The Hangzhou-based firm operates some of China’s most widely used online shopping platforms, making its performance a bellwether for consumer sentiment.
The company is enjoying a comeback with its share price soaring so far this year and legendary co-founder Jack Ma (馬雲) being pictured with Chinese President Xi Jinping (習近平) after spending several years out of the public eye.
Photo: Adek Berry, AFP
The charismatic billionaire once spoke boldly about the shortcomings of China’s financial and regulatory systems but has held his tongue in recent years following Xi’s sweeping crackdown on the tech sector and the scuttling of Alibaba affiliate Ant Group Co’s (螞蟻集團) initial public offering.
Alibaba said yesterday that revenue rose eight percent to 280 billion yuan (US$38.4 billion) in the three months through December, exceeding the 277 billion yuan estimated by a Bloomberg pool of analysts.
The firm’s fastest pace of revenue growth in more than a year reflects a turnaround in its commerce business and big strides into the critical field of artificial intelligence (AI)
The cloud division, which houses the company’s diverse AI-related projects and hosts computing power for external clients, grew revenue 13 percent to US$4.3 billion.
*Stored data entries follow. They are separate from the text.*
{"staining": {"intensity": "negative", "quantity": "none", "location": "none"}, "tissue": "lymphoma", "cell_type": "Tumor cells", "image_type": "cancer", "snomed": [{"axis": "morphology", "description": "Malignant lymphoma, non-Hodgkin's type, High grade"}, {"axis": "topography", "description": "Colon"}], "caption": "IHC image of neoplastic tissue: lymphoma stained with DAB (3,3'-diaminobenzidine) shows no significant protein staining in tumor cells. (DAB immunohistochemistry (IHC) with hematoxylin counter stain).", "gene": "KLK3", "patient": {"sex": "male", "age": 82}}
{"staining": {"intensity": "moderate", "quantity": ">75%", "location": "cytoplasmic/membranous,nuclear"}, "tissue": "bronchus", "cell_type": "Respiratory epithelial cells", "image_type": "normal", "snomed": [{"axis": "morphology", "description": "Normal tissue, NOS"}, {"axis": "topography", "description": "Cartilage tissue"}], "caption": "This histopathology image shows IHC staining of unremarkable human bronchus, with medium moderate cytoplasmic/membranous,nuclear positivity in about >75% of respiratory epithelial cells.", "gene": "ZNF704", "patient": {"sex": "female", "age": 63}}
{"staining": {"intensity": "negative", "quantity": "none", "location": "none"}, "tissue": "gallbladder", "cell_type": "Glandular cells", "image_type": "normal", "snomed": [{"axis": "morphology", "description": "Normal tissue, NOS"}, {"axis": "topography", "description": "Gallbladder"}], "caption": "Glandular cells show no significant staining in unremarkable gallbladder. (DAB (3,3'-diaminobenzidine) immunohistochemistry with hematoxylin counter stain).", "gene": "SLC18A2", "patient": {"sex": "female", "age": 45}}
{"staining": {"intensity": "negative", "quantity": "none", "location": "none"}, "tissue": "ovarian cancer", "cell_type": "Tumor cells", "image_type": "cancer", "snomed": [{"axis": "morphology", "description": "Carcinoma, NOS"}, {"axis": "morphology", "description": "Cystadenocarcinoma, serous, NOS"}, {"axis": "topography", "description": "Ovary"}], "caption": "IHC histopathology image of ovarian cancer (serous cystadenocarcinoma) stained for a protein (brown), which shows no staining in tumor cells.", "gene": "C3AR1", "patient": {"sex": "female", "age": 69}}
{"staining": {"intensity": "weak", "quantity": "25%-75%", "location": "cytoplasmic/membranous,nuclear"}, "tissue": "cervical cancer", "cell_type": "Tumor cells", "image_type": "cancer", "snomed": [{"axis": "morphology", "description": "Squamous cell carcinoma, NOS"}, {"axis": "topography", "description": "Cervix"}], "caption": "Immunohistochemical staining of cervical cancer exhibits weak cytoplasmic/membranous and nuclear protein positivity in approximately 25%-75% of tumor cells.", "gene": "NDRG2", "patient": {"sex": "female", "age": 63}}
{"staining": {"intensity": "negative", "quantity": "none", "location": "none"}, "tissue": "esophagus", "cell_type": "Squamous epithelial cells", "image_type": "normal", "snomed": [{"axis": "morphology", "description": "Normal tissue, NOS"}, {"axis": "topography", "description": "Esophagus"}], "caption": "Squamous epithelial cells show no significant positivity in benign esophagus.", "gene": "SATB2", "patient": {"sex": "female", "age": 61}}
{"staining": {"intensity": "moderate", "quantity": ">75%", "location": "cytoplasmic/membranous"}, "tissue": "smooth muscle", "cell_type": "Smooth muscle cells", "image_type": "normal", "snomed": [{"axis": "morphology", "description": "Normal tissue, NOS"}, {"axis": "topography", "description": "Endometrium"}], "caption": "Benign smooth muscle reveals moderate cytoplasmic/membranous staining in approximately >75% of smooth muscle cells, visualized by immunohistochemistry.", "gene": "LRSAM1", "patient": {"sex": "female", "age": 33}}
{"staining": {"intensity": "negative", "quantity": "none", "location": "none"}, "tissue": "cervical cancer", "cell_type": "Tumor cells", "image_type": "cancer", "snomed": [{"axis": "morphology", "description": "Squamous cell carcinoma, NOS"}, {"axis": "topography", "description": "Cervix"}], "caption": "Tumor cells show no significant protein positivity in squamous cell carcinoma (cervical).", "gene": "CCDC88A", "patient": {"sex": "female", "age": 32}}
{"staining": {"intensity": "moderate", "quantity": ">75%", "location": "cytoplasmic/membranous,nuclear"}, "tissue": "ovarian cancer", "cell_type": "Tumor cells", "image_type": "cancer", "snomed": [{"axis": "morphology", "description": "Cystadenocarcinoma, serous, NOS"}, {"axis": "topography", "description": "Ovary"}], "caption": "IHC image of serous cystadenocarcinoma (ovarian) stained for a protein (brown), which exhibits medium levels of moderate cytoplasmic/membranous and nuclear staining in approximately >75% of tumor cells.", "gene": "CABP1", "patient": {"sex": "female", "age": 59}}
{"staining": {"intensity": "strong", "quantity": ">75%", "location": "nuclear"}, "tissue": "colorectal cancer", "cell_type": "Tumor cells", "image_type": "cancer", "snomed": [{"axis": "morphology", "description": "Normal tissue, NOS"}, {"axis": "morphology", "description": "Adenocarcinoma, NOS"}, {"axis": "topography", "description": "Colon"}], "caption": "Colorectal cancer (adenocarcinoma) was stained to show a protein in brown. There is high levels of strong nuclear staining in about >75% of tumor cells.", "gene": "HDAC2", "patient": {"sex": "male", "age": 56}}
International commerce sales — driven by overseas marketplaces such as AliExpress (全球速賣通) and Trendyol — surged 32 percent in the December quarter, the company said.
Net income attributable to ordinary shareholders jumped to nearly 49 billion yuan, a rise of 239 percent, it said.
"This quarter’s results demonstrated substantial progress in our ’user first, AI-driven’ strategies and the re-accelerated growth of our core businesses," Alibaba CEO Eddie Wu (吳泳銘) said.
"We will continue to execute against our strategic priorities in e-commerce and cloud computing, including further investment to drive long-term growth," he added.
Alibaba has benefitted from a strong rally among Chinese technology stocks and has seen its shares soar over 40 percent so far this year.
The strong upturn has owed much to investor optimism over Chinese breakthroughs in AI, with insurgent firm DeepSeek (深度求索) causing a global stir last month with an AI chatbot that seemingly matches US peers at a fraction of the cost.
Alibaba is one of many Chinese technology firms racing to get ahead in the AI space. Last month, it unveiled its latest Qwen (通義千問) AI model that has performed well in benchmark tests.
Alibaba is working with Apple Inc to incorporate its AI technology into Chinese iPhones, the firm said earlier this month.